Décentralisation : vers une nouvelle étape et la révision de la constitution ?


Droit


8 août 2020

Les sénateurs ont remis au chef de l’État un rapport de 477 pages pour repenser la décentralisation

Les sénateurs font 50 propositions concrètes au chef de l’état pour confier davantage de responsabilités aux collectivités locales

Après une première "vague" dans les années 80 sous le premier septennat de François Mitterrand, faut-il s’attendre à une nouvelle étape de la décentralisation ? Ce n’est pas impossible puisque le président de la République n’y semble pas opposé. Les sénateurs, tous bords politiques confondus, ont planché sur le sujet et présenté 50 propositions. Gérard Larcher - candidat à sa succession au fauteuil de président du palais du Luxembourg - a pris en main cette question car il estime que "la période est propice à une redistribution
des pouvoirs". L’abstention record aux dernières municipales, que le seul coronavirus n’explique pas totalement, agit comme un aiguillon pour revivifier notre démocratie et donner aux collectivités locales (mairies, conseils départementaux et régionaux) une place plus importante dans la gouvernance du pays. Le rapport sénatorial, qui "fait "47 pages, ouvre des pistes à Emmanuel Macron pour "le plein exercice des libertés locales". S’il n’y a pas consensus entre les groupes, une large plateforme se dégage pour trouver le bon échelon pour mener les actions, adapter l’action publique aux spécificités locales et renforcer le contrôle du Parlement en garantissant l’égalité des territoires.

Les sénateurs proposent d’inscrire dans la Constitution le principe"qui décide paie". Ce qui "garantirait aux collectivités territoriales une compensation financière pour toute modification des conditions d’exercice des compétences locales". En clair : si l’état impose ses exigences, il ne pourra plus les laisser à la charge des collectivités comme c’est (assez) souvent le cas. Le rapport remis à la réflexion du président prévoit de "garantir les ressources des collectivités territoriales" et aussi d’affecter "une fraction significative de la dotation d’équipement des territoires ruraux (DETR) aux petits projets d’investissement des communes rurales". Une autre idée qui va peut-être séduire les gilets jaunes : les sénateurs proposent d’élargir "le droit de pétition local pour permettre l’inscription d’une délibération à l’ordre du jour d’une assemblée délibérante" et d’autoriser "la tenue d’une consultation de la population préalablement à un avis que la collectivité territoriale est amenée à donner".
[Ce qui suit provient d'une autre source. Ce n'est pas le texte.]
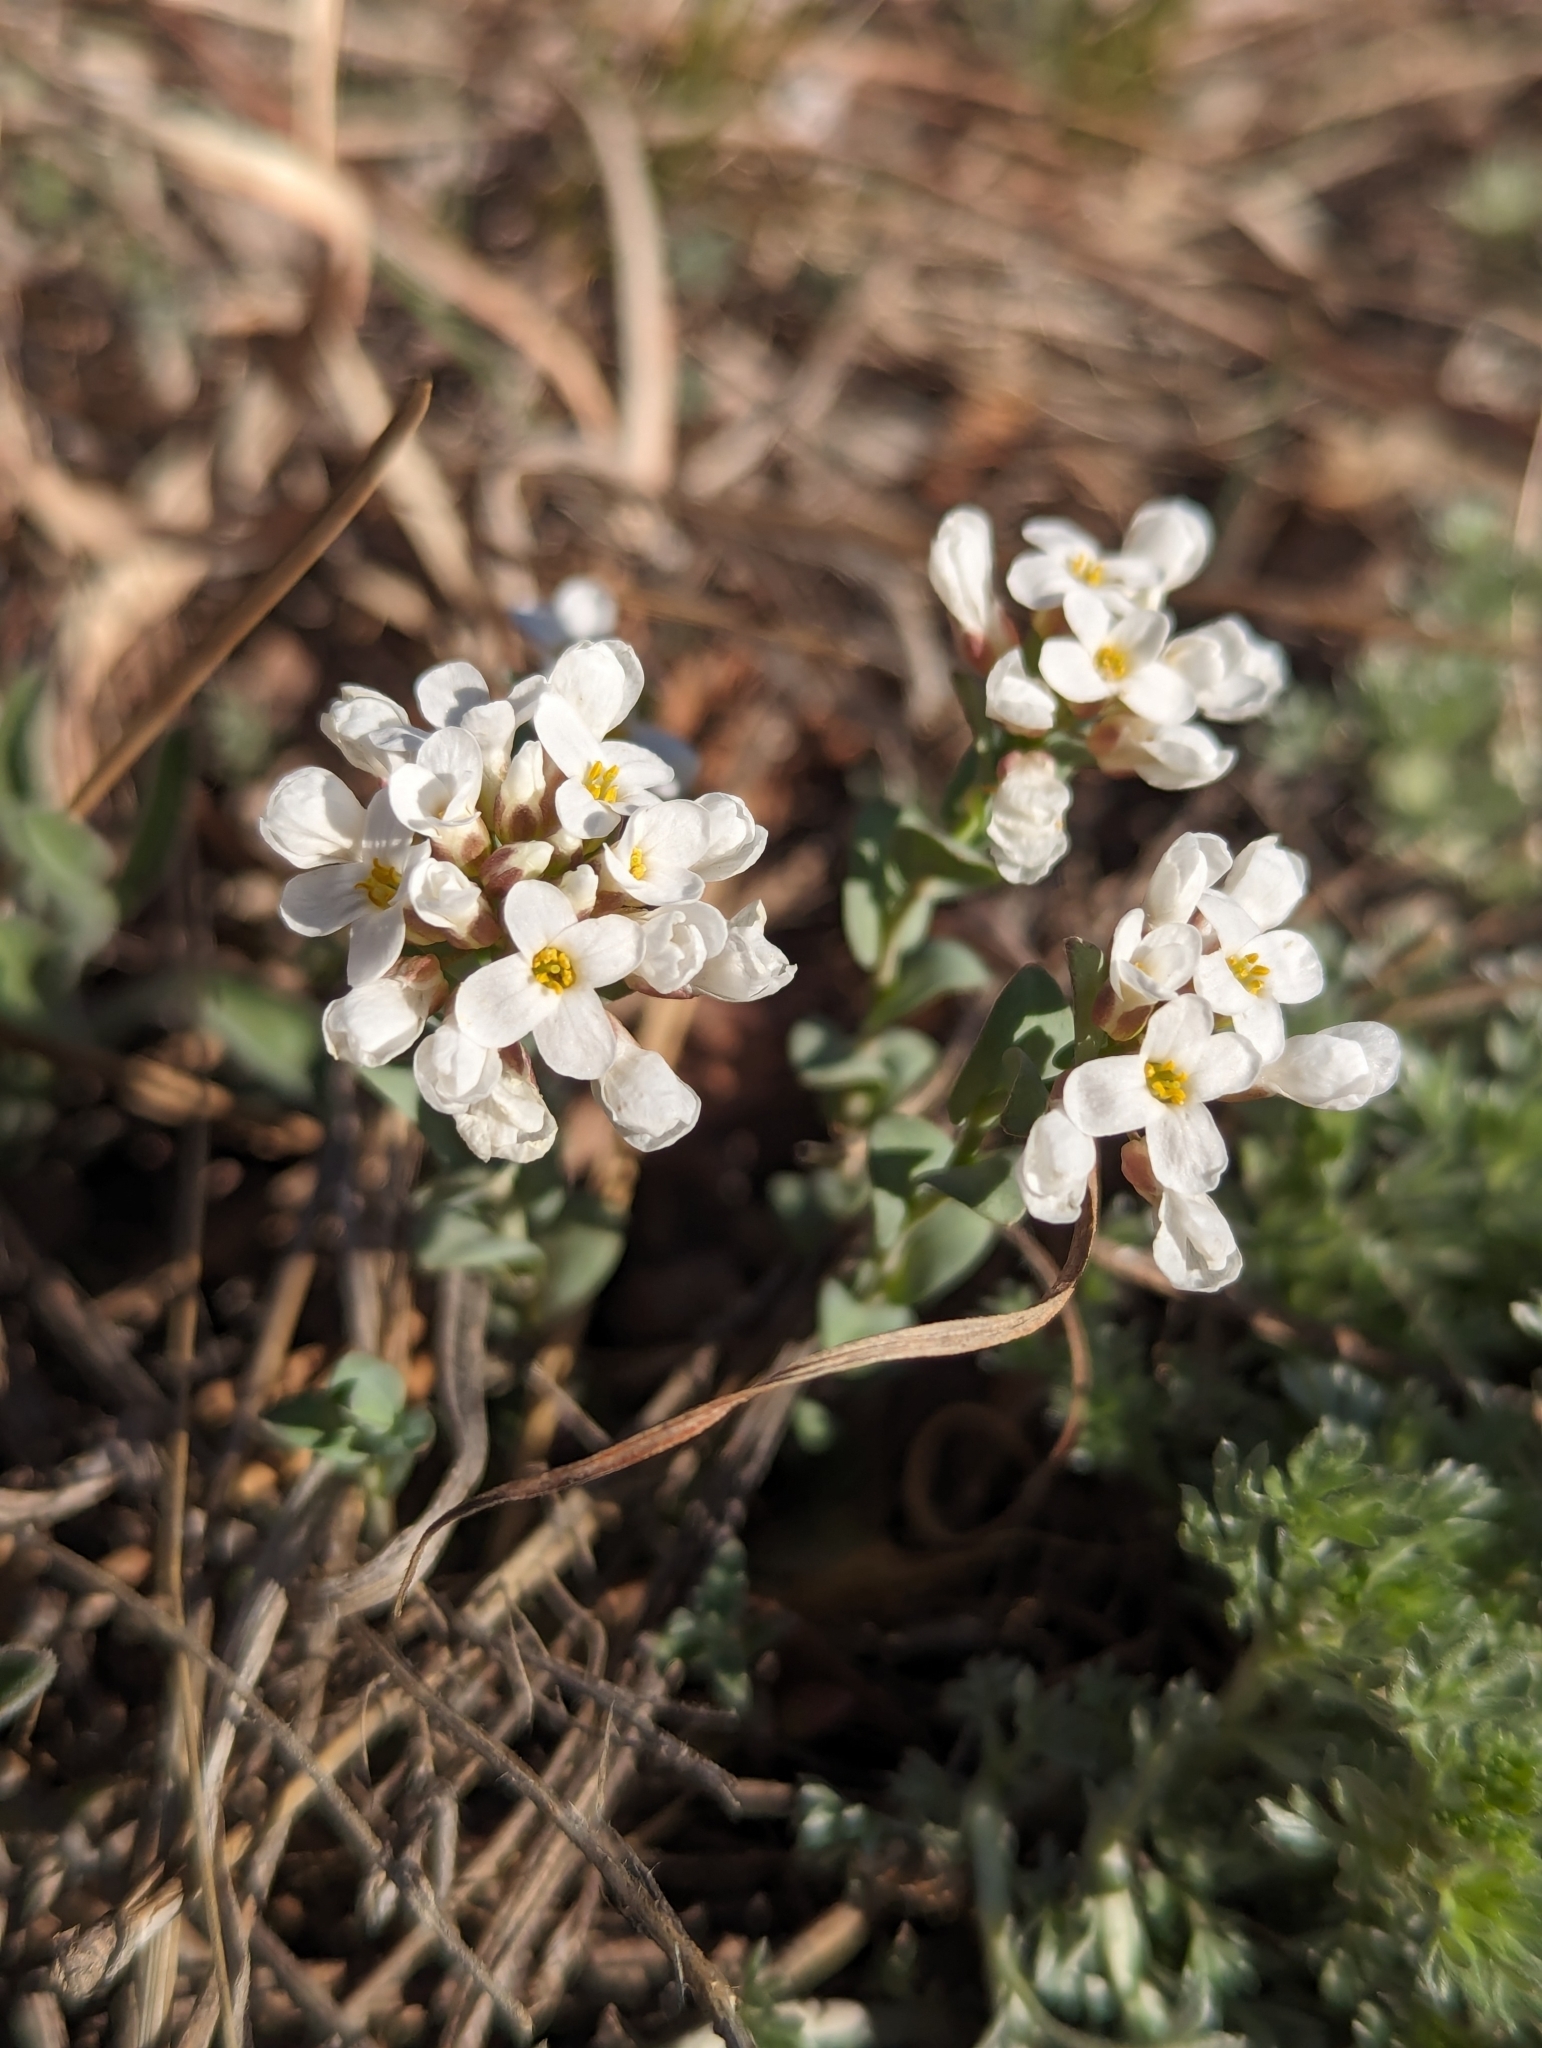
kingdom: Plantae
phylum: Tracheophyta
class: Magnoliopsida
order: Brassicales
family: Brassicaceae
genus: Noccaea
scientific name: Noccaea fendleri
Élargir les compétences des Départements sur leurs responsabilités "sociales, médico- sociales et territoriales" apparait une nécessité aux Sages,
de même que confier aux Régions la stratégie du développement du territoire en lui accolant les compétences de l’emploi, de la formation professionnelle, de l’enseignement supérieur et du développement économique durable. Leçon tirée du Covid : "En situation de crise reconnue, placer l’État territorial sous l’autorité des préfets de département dans toutes ses composantes pour toutes les actions publiques relevant de la gestion de crise".
Le rapport promeut que le département devienne l’échelon de l’action de l’État au plan local, en transférant au préfet de département les décisions à prendre après les instructions des agences et services de l’État au niveau régional (par exemple de l’ARS pour la présente épidémie).

Petite révolution  : le Sénat propose que les collectivités puissent déroger aux lois et règlements "pour un objet limité" et aussi "d’assouplir la mise en œuvre des expérimentations locales et d’en permettre la pérennisation sur une partie seulement du territoire". Ce serait le droit à la différenciation des territoires, qui passera forcément comme d’autres propositions sénatoriales par une réforme constitutionnelle. Quoiqu’il en soit le Parlement "doit être le garant du respect des libertés locales" pour "les protéger face à la tentation
permanente de la recentralisation".

Le rapport complet est en ligne sur le site du Sénat.